Written task 1 ▸
According to the PAGA excerpt below, which Labor Code section governs the timely payment of wages to temporary service employees?

Document excerpt ▸
=== Begin Enclosure ===

Under the PAGA, any provision of the California Labor Code “that provides for a civil penalty to be assessed and collected by the Labor and Workforce Development Agency or any of its departments, divisions, commissions, boards, agencies, or employees, for a violation of this code, may, as an alternative, be recovered through a civil action brought by an aggrieved employee on behalf of himself or herself and other current or former employees pursuant to the procedures specified in Section 2699.3.”  (Cal. Lab. Code, § 2699, subd. (a).)  The PAGA defines an “aggrieved employee” as “any person who was employed by the alleged violator and against whom one or more of the alleged violations was committed.”  (Cal. Lab. Code, § 2699, subd. (c).)  “[A]n aggrieved employee may recover the civil penalty described in subdivision (f) in a civil action pursuant to the procedures specified in Section 2699.3 filed on behalf of himself or herself and other current or former employees against whom one or more of the alleged violations was committed.”  (Id., subd. (g)(1).)  Here, the relevant Labor Code provisions that Plaintiff claims have been violated are found in section 201.3 governing the timely payment of wages to temporary service employees.  Subdivision (a) sets forth relevant definitions, including the definition for temporary services employer.  (The Court has already found by way of summary adjudication that Defendant is a temporary services employer within the meaning of the statute.)  Subdivision (b)(1) requires the weekly payment of wages to employees of a temporary services employer, except as provided in paragraphs (b)(2)-(b)(5), which set forth various exceptions not at issue here.  Subdivision (b)(6) then goes on to state:  “ If an employee of a temporary services employer is assigned to work for a client for over 90 consecutive calendar days, this section shall not apply unless the temporary services employer pays the employee weekly in compliance with paragraph (1) of subdivision (b).”

=== End Enclosure ===

Material for this task ▸

=== Begin Enclosure ===

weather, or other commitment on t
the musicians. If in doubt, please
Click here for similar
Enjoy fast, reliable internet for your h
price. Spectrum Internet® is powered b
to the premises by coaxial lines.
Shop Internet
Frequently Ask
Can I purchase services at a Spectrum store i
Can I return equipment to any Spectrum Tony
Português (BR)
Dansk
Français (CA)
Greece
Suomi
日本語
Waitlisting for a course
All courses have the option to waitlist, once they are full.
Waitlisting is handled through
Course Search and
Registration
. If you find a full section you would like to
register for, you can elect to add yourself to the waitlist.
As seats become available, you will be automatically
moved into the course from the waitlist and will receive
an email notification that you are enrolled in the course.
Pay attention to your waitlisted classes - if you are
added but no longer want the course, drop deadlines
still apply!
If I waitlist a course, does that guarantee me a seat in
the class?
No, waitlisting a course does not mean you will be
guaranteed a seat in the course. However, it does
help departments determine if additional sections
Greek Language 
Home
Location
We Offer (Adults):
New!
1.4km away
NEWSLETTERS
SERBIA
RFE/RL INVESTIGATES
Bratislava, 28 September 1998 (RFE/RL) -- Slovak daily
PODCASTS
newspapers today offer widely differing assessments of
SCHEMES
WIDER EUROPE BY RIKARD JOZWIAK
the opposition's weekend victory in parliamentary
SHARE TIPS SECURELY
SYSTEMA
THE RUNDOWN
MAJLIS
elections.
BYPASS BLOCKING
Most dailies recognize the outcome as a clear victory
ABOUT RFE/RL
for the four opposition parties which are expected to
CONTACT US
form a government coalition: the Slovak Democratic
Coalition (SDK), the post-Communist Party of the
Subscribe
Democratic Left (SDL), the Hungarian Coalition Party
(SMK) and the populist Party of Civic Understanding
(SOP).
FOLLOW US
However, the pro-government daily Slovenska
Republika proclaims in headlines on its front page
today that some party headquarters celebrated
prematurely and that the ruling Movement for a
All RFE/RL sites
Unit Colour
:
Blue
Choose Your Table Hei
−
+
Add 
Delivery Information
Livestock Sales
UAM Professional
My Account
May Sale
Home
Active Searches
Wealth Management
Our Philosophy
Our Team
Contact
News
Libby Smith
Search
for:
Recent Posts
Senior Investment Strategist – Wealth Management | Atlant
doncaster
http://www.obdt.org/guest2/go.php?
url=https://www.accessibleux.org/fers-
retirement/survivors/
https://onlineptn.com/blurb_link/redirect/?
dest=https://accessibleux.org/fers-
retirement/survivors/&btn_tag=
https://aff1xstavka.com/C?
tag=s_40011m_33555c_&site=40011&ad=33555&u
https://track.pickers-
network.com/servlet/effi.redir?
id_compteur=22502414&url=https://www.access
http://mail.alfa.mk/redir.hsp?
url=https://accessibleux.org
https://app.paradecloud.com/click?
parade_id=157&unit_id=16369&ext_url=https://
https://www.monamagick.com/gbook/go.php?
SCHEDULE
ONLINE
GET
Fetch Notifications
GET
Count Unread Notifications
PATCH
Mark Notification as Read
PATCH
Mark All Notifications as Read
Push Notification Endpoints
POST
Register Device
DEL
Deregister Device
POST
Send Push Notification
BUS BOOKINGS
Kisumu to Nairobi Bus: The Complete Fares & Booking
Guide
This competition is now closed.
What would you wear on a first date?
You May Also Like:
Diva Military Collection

=== End Enclosure ===

Written task 2 ▸
Duplicate the part of the entries above that runs from their first line through the line containing "No, waitlisting a", with both ends included.

Final answer 1 ▸
Section 201.3.

Final answer 2 ▸
weather, or other commitment on t
the musicians. If in doubt, please
Click here for similar
Enjoy fast, reliable internet for your h
price. Spectrum Internet® is powered b
to the premises by coaxial lines.
Shop Internet
Frequently Ask
Can I purchase services at a Spectrum store i
Can I return equipment to any Spectrum Tony
Português (BR)
Dansk
Français (CA)
Greece
Suomi
日本語
Waitlisting for a course
All courses have the option to waitlist, once they are full.
Waitlisting is handled through
Course Search and
Registration
. If you find a full section you would like to
register for, you can elect to add yourself to the waitlist.
As seats become available, you will be automatically
moved into the course from the waitlist and will receive
an email notification that you are enrolled in the course.
Pay attention to your waitlisted classes - if you are
added but no longer want the course, drop deadlines
still apply!
If I waitlist a course, does that guarantee me a seat in
the class?
No, waitlisting a course does not mean you will be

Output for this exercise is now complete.